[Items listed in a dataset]
══════════

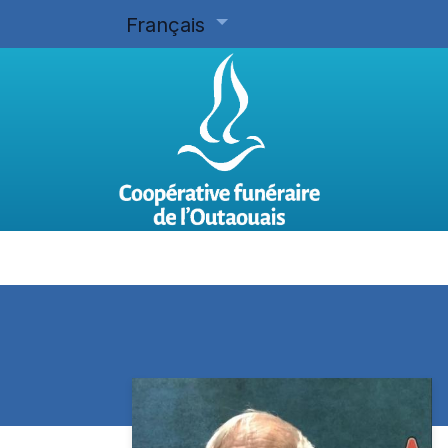
Français
Accueil
Planifier d'avance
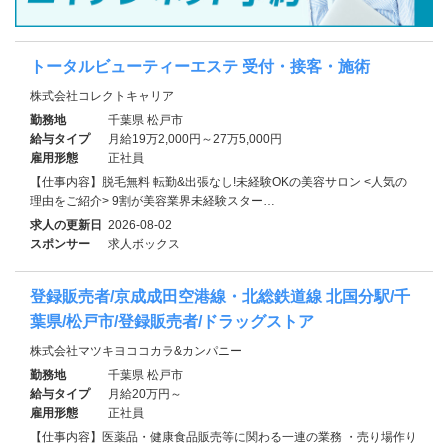
トータルビューティーエステ 受付・接客・施術
株式会社コレクトキャリア
勤務地
千葉県 松戸市
給与タイプ
月給19万2,000円～27万5,000円
雇用形態
正社員
【仕事内容】脱毛無料 転勤&出張なし!未経験OKの美容サロン <人気の
理由をご紹介> 9割が美容業界未経験スター…
求人の更新日
2026-08-02
スポンサー
求人ボックス
登録販売者/京成成田空港線・北総鉄道線 北国分駅/千
葉県/松戸市/登録販売者/ドラッグストア
株式会社マツキヨココカラ&カンパニー
勤務地
千葉県 松戸市
給与タイプ
月給20万円～
雇用形態
正社員
【仕事内容】医薬品・健康食品販売等に関わる一連の業務 ・売り場作り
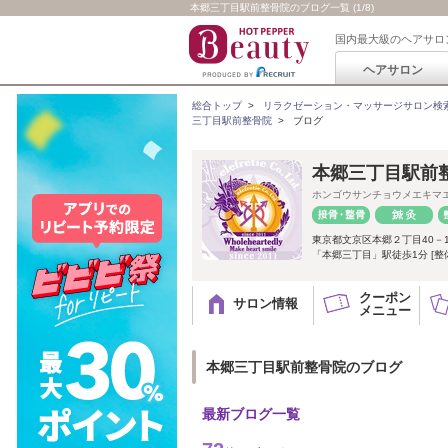
本郷三丁目駅前整骨院のブログ一覧 (1/8)
国内最大級のヘアサロ
ヘアサロン
総合トップ
>
リラクゼーション・マッサージサロン検
三丁目駅前整骨院
>
ブログ
本郷三丁目駅前
ホンゴウサンチョウメエキマ
東京都文京区本郷２丁目40－
「本郷三丁目」駅徒歩1分 [整体
クーポン
サロン情報
メニュー
本郷三丁目駅前整骨院のブログ
最新ブログ一覧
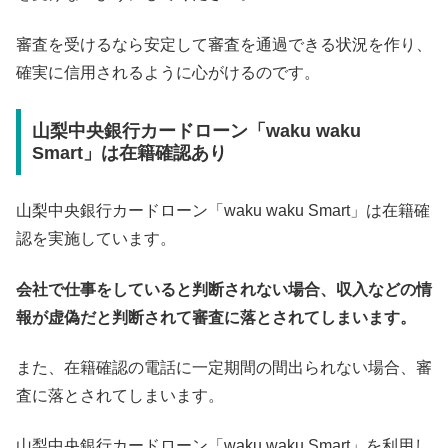
審査を受けるなら安定して審査を通過できる状況を作り、
確実に信用されるように心がけるのです。
山梨中央銀行カードローン「waku waku
Smart」は在籍確認あり
山梨中央銀行カードローン「waku waku Smart」は在籍確
認を実施しています。
会社で仕事をしていると判断されない場合、収入などの情
報が虚偽だと判断されて審査に落とされてしまいます。
また、在籍確認の電話に一定期間の間出られない場合、審
査に落とされてしまいます。
山梨中央銀行カードローン「waku waku Smart」を利用し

══════════

§ **What the task requires**
Retype all the entries word for word; the pictures stay out.

§ **Output for this task**
Français
Accueil
Planifier d'avance
トータルビューティーエステ 受付・接客・施術
株式会社コレクトキャリア
勤務地
千葉県 松戸市
給与タイプ
月給19万2,000円～27万5,000円
雇用形態
正社員
【仕事内容】脱毛無料 転勤&出張なし!未経験OKの美容サロン <人気の
理由をご紹介> 9割が美容業界未経験スター…
求人の更新日
2026-08-02
スポンサー
求人ボックス
登録販売者/京成成田空港線・北総鉄道線 北国分駅/千
葉県/松戸市/登録販売者/ドラッグストア
株式会社マツキヨココカラ&カンパニー
勤務地
千葉県 松戸市
給与タイプ
月給20万円～
雇用形態
正社員
【仕事内容】医薬品・健康食品販売等に関わる一連の業務 ・売り場作り
本郷三丁目駅前整骨院のブログ一覧 (1/8)
国内最大級のヘアサロ
ヘアサロン
総合トップ
>
リラクゼーション・マッサージサロン検
三丁目駅前整骨院
>
ブログ
本郷三丁目駅前
ホンゴウサンチョウメエキマ
東京都文京区本郷２丁目40－
「本郷三丁目」駅徒歩1分 [整体
クーポン
サロン情報
メニュー
本郷三丁目駅前整骨院のブログ
最新ブログ一覧
審査を受けるなら安定して審査を通過できる状況を作り、
確実に信用されるように心がけるのです。
山梨中央銀行カードローン「waku waku
Smart」は在籍確認あり
山梨中央銀行カードローン「waku waku Smart」は在籍確
認を実施しています。
会社で仕事をしていると判断されない場合、収入などの情
報が虚偽だと判断されて審査に落とされてしまいます。
また、在籍確認の電話に一定期間の間出られない場合、審
査に落とされてしまいます。
山梨中央銀行カードローン「waku waku Smart」を利用し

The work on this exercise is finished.